UFPB/HULW - Hospital Universitário Lauro Wanderley - João Pessoa (PB) — Prova 2022
Pré-escolar, sexo masculino, 4 anos, com história de anemia não responsiva ao sulfato ferroso na dose de 5mg/kg/dia, administrado durante seis meses, meia hora antes das refeições com suco de frutas cítricas. Antecedentes pessoais sem intercorrências. A mãe teve anemia na infância e fez vários tratamentos. História nutricional: leite materno exclusivo até o sexto mês de vida. Atualmente come arroz, feijão, frutas, carne (quatro vezes por semana) e leite integral (três vezes ao dia). Exame físico: paciente pálido, sem outras alterações. Hemograma: Hm: 6.000.000/mm³; Hb: 10,2g/dL; Ht: 30%; VCM: 50fL; HCM: 16pg; CHCM: 22%; RDW: 12%; morfologia da série vermelha: hipocromia e microcitose; leucometria: 7.600/mm³(eos: 2%, basófilos: 0%, bastões: 2%, seg: 36%, linf: 58%, mon: 2%) e plaquetas: 300.000/mm³; reticulócitos: 1,5%. Para confirmar a hipótese diagnóstica mais provável, o exame a ser solicitado é:
Anemia microcítica hipocrômica refratária ao ferro, com história familiar e RDW normal → Suspeitar de talassemia.

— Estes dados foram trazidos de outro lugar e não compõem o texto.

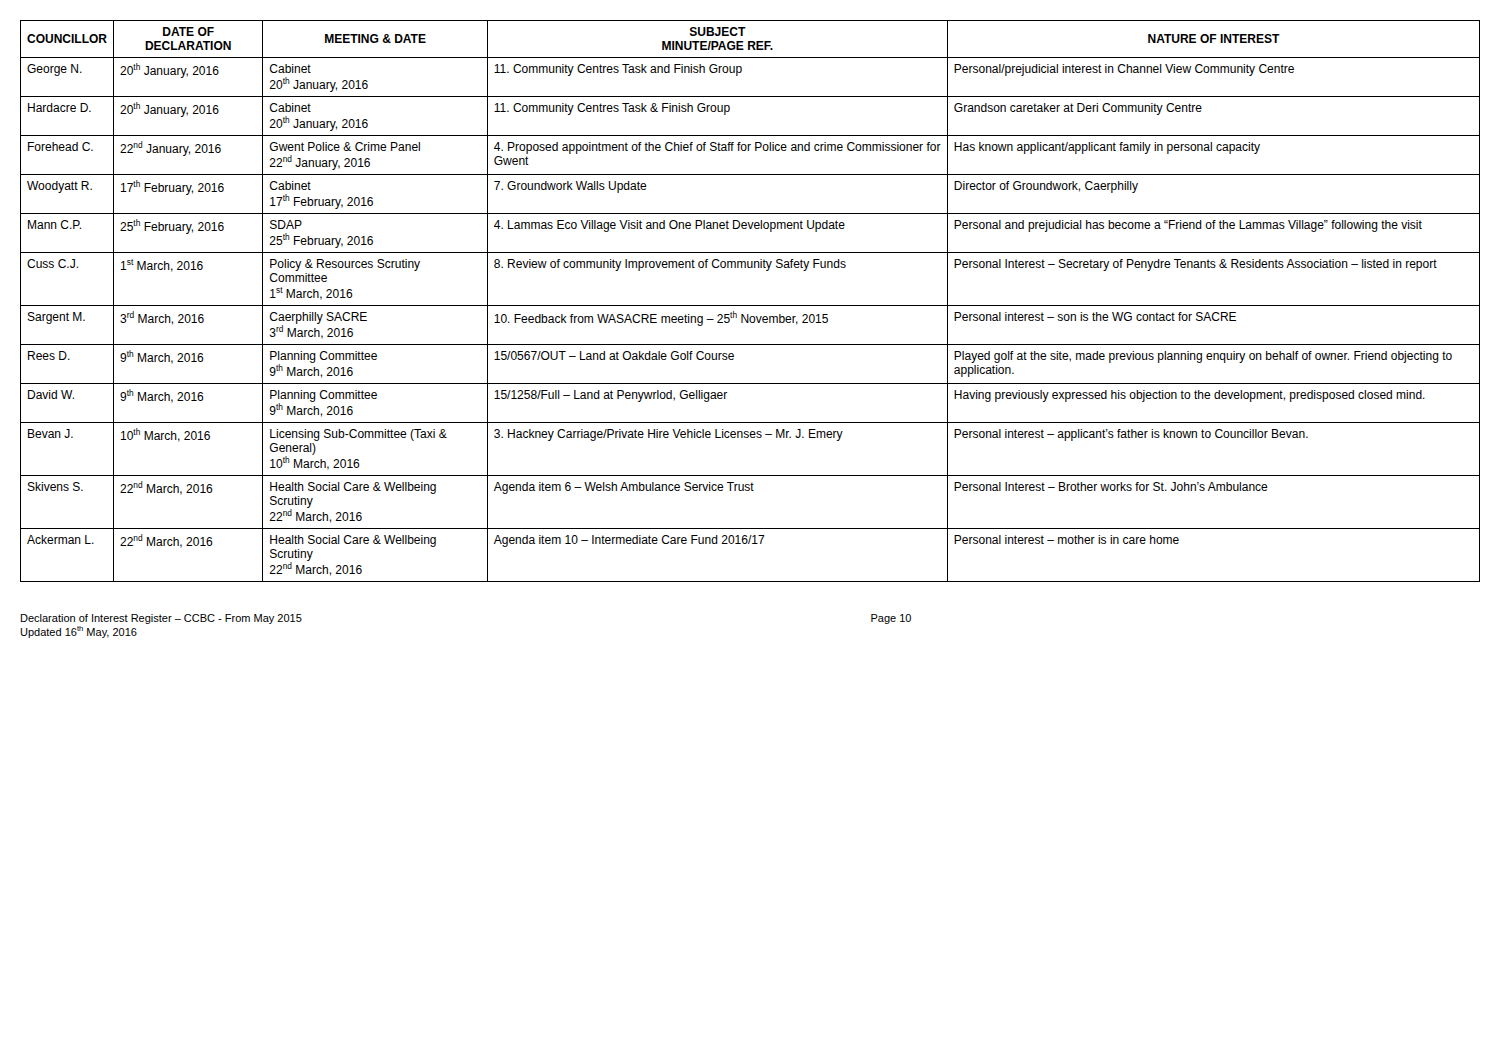| COUNCILLOR | DATE OF DECLARATION | MEETING & DATE | SUBJECT MINUTE/PAGE REF. | NATURE OF INTEREST |
| --- | --- | --- | --- | --- |
| George N. | 20 th January, 2016 | Cabinet 20 th January, 2016 | 11. Community Centres Task and Finish Group | Personal/prejudicial interest in Channel View Community Centre |
| Hardacre D. | 20 th January, 2016 | Cabinet 20 th January, 2016 | 11. Community Centres Task & Finish Group | Grandson caretaker at Deri Community Centre |
| Forehead C. | 22 nd January, 2016 | Gwent Police & Crime Panel 22 nd January, 2016 | 4. Proposed appointment of the Chief of Staff for Police and crime Commissioner for Gwent | Has known applicant/applicant family in personal capacity |
| Woodyatt R. | 17 th February, 2016 | Cabinet 17 th February, 2016 | 7. Groundwork Walls Update | Director of Groundwork, Caerphilly |
| Mann C.P. | 25 th February, 2016 | SDAP 25 th February, 2016 | 4. Lammas Eco Village Visit and One Planet Development Update | Personal and prejudicial has become a “Friend of the Lammas Village” following the visit |
| Cuss C.J. | 1 st March, 2016 | Policy & Resources Scrutiny Committee 1 st March, 2016 | 8. Review of community Improvement of Community Safety Funds | Personal Interest – Secretary of Penydre Tenants & Residents Association – listed in report |
| Sargent M. | 3 rd March, 2016 | Caerphilly SACRE 3 rd March, 2016 | 10. Feedback from WASACRE meeting – 25 th November, 2015 | Personal interest – son is the WG contact for SACRE |
| Rees D. | 9 th March, 2016 | Planning Committee 9 th March, 2016 | 15/0567/OUT – Land at Oakdale Golf Course | Played golf at the site, made previous planning enquiry on behalf of owner. Friend objecting to application. |
| David W. | 9 th March, 2016 | Planning Committee 9 th March, 2016 | 15/1258/Full – Land at Penywrlod, Gelligaer | Having previously expressed his objection to the development, predisposed closed mind. |
| Bevan J. | 10 th March, 2016 | Licensing Sub-Committee (Taxi & General) 10 th March, 2016 | 3. Hackney Carriage/Private Hire Vehicle Licenses – Mr. J. Emery | Personal interest – applicant’s father is known to Councillor Bevan. |
| Skivens S. | 22 nd March, 2016 | Health Social Care & Wellbeing Scrutiny 22 nd March, 2016 | Agenda item 6 – Welsh Ambulance Service Trust | Personal Interest – Brother works for St. John’s Ambulance |
| Ackerman L. | 22 nd March, 2016 | Health Social Care & Wellbeing Scrutiny 22 nd March, 2016 | Agenda item 10 – Intermediate Care Fund 2016/17 | Personal interest – mother is in care home |
Declaration of Interest Register – CCBC - From May 2015
Updated 16th May, 2016
Page 10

Anemia microcítica e hipocrômica que não responde à suplementação adequada de ferro, especialmente com história familiar e RDW normal, sugere fortemente uma hemoglobinopatia, como a talassemia, e a eletroforese de hemoglobina é o exame confirmatório.
A anemia é uma condição comum na infância, sendo a anemia ferropriva a causa mais frequente. No entanto, quando uma anemia microcítica e hipocrômica não responde ao tratamento adequado com sulfato ferroso por um período prolongado, é imperativo investigar outras etiologias. A história familiar de anemia e os parâmetros do hemograma, como VCM e HCM baixos com RDW normal, são pistas importantes para direcionar o diagnóstico. Nesse cenário de anemia refratária ao ferro, as hemoglobinopatias, como as talassemias, tornam-se a principal hipótese diagnóstica. As talassemias são distúrbios genéticos caracterizados pela síntese reduzida ou ausente de uma ou mais cadeias de globina, resultando em hemácias microcíticas e hipocrômicas que não conseguem incorporar o ferro de forma eficaz, mesmo com níveis adequados. Para confirmar a suspeita de hemoglobinopatia, o exame mais indicado é a eletroforese de hemoglobina. Este teste permite identificar e quantificar as diferentes frações de hemoglobina (HbA, HbA2, HbF, etc.), revelando padrões anormais que são diagnósticos para talassemias e outras hemoglobinopatias. A ferritina e o índice de saturação da transferrina seriam úteis para avaliar o status do ferro, mas, dada a refratariedade ao tratamento, a investigação da causa subjacente é prioritária.
Deve-se suspeitar de causas não ferroprivas quando a anemia microcítica hipocrômica não responde à suplementação adequada de ferro, há história familiar de anemia ou icterícia, ou o RDW é normal, sugerindo uma condição como talassemia.
A eletroforese de hemoglobina é crucial para identificar hemoglobinopatias, como as talassemias e a anemia falciforme, ao separar e quantificar os diferentes tipos de hemoglobina presentes no sangue.
Anemia microcítica hipocrômica é caracterizada por VCM (Volume Corpuscular Médio) baixo (<80 fL), HCM (Hemoglobina Corpuscular Média) baixo (<27 pg) e CHCM (Concentração de Hemoglobina Corpuscular Média) baixo (<32%), indicando glóbulos vermelhos pequenos e pálidos.